[[ DATASET EXTRACT open ]]

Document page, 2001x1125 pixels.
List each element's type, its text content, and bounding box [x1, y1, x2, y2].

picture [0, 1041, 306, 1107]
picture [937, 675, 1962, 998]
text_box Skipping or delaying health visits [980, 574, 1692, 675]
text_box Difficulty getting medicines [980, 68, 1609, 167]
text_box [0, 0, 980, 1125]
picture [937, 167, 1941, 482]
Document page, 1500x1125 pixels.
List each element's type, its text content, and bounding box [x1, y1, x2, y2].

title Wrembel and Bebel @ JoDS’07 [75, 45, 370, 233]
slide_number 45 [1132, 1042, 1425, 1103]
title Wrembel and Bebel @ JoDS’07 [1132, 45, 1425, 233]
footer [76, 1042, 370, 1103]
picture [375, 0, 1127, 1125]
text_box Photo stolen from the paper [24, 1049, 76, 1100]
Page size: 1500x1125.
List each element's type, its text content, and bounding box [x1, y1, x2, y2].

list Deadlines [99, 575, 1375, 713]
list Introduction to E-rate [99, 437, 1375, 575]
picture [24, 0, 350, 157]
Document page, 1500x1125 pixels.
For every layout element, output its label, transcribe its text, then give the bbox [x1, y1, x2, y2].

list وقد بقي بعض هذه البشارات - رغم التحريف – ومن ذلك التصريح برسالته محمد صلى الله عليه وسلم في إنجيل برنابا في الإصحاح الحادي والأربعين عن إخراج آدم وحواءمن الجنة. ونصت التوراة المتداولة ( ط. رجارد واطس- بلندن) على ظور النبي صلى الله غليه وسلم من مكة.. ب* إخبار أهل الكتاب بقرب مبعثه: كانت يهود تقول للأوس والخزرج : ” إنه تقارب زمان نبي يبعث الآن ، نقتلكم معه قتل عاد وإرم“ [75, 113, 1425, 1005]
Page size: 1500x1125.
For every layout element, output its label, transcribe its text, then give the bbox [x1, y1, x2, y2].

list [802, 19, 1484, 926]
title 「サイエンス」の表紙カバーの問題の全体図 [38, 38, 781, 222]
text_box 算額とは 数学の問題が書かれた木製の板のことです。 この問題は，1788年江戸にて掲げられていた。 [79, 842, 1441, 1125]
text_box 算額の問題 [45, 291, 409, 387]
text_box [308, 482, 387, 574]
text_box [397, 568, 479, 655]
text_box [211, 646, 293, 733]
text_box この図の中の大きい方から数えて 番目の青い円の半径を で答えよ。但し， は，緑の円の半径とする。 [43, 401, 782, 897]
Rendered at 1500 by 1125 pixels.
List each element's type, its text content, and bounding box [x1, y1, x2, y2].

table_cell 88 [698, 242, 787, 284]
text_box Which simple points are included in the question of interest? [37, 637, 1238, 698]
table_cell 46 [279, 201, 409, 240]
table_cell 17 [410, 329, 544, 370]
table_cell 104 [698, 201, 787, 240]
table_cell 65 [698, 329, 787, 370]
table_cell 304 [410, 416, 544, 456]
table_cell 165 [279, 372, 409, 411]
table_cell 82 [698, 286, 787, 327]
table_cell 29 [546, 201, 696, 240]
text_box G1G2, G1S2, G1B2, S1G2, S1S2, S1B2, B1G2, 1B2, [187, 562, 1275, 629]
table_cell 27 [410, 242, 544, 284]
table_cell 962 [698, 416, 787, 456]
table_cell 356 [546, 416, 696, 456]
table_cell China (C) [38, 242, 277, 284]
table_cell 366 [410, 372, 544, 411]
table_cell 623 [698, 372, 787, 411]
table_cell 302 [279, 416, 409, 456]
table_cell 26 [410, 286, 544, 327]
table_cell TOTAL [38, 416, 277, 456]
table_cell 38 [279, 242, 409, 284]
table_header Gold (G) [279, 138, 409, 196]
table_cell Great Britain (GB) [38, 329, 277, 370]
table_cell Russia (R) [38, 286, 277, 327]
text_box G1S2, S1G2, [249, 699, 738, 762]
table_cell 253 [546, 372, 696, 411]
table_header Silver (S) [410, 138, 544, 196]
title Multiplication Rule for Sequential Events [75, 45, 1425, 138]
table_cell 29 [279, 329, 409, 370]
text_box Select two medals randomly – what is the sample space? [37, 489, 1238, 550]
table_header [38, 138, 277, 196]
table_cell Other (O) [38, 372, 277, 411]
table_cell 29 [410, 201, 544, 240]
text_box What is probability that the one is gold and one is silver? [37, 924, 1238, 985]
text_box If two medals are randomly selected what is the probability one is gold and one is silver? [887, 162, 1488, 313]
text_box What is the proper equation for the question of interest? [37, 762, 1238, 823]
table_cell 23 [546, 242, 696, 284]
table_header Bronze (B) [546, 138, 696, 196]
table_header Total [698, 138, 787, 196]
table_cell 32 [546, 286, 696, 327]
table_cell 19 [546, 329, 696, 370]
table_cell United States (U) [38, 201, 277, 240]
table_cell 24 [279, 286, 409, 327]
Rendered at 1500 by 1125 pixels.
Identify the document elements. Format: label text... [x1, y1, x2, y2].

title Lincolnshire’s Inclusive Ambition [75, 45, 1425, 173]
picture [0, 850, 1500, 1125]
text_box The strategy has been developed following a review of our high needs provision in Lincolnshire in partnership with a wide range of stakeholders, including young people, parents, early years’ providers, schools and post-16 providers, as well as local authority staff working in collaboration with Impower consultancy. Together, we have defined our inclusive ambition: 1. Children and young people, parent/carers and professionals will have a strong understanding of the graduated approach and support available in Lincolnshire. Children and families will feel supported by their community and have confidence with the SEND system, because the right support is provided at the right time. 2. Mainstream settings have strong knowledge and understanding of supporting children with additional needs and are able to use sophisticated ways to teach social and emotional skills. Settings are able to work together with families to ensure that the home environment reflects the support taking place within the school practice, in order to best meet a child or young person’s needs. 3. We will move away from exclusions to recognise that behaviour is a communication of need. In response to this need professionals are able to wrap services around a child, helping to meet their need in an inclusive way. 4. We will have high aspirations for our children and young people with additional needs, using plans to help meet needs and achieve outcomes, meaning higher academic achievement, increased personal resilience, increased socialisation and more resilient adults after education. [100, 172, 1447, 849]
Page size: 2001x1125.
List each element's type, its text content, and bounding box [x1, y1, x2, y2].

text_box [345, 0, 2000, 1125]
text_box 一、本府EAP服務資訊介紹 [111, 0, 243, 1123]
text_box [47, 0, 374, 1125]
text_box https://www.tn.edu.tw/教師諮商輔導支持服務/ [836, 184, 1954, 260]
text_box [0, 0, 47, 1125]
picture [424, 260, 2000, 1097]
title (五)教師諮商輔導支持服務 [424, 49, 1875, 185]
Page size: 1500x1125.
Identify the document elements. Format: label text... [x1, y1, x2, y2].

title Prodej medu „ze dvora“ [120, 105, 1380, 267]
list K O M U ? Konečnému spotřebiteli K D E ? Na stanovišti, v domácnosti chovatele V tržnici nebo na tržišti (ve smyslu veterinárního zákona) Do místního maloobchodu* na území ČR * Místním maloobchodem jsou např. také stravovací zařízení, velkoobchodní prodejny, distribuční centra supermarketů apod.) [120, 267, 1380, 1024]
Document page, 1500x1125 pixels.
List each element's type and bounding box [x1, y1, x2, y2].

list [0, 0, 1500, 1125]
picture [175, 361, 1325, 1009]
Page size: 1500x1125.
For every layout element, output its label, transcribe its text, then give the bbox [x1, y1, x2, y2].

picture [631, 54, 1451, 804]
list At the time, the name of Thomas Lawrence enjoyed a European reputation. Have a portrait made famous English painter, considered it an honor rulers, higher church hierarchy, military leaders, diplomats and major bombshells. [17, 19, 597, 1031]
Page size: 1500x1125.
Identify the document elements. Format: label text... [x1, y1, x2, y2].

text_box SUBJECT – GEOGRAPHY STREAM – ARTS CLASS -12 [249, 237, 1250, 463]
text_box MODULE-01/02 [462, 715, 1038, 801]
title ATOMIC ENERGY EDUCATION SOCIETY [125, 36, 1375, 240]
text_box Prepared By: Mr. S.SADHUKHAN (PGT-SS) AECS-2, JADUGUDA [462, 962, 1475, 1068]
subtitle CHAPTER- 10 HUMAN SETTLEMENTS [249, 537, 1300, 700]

[[ DATASET EXTRACT closed ]]

■ WORK INSTRUCTION
Produce verbatim the lines starting at the one with "List each element's type and" and ending at the last line of the material, both ends included. Add no other line.

■ EXERCISE SOLUTION
List each element's type and bounding box [x1, y1, x2, y2].

list [0, 0, 1500, 1125]
picture [175, 361, 1325, 1009]
Page size: 1500x1125.
For every layout element, output its label, transcribe its text, then give the bbox [x1, y1, x2, y2].

picture [631, 54, 1451, 804]
list At the time, the name of Thomas Lawrence enjoyed a European reputation. Have a portrait made famous English painter, considered it an honor rulers, higher church hierarchy, military leaders, diplomats and major bombshells. [17, 19, 597, 1031]
Page size: 1500x1125.
Identify the document elements. Format: label text... [x1, y1, x2, y2].

text_box SUBJECT – GEOGRAPHY STREAM – ARTS CLASS -12 [249, 237, 1250, 463]
text_box MODULE-01/02 [462, 715, 1038, 801]
title ATOMIC ENERGY EDUCATION SOCIETY [125, 36, 1375, 240]
text_box Prepared By: Mr. S.SADHUKHAN (PGT-SS) AECS-2, JADUGUDA [462, 962, 1475, 1068]
subtitle CHAPTER- 10 HUMAN SETTLEMENTS [249, 537, 1300, 700]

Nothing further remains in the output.